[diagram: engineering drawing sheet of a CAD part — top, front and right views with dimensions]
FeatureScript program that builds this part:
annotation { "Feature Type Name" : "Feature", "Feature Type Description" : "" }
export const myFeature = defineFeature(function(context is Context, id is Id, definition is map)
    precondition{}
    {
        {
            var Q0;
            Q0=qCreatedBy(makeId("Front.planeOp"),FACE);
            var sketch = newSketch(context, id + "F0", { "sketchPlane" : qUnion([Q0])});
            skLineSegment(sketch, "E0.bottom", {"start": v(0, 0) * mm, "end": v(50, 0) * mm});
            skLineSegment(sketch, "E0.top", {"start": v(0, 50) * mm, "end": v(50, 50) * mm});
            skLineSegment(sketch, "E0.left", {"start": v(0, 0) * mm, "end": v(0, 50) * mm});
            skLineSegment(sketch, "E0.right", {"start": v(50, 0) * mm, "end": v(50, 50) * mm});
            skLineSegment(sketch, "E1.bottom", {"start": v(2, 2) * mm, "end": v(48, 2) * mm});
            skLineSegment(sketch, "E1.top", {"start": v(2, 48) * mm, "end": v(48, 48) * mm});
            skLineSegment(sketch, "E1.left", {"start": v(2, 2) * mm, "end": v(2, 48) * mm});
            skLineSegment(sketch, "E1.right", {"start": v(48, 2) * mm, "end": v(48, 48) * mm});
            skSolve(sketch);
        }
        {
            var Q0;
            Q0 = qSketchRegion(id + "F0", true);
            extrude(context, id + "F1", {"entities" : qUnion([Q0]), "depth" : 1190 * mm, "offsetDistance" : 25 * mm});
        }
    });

- **Set task**: List every line in the entries above that contains the string "part", matching case exactly.

- **Full response**:
[diagram: engineering drawing sheet of a CAD part — top, front and right views with dimensions]
FeatureScript program that builds this part:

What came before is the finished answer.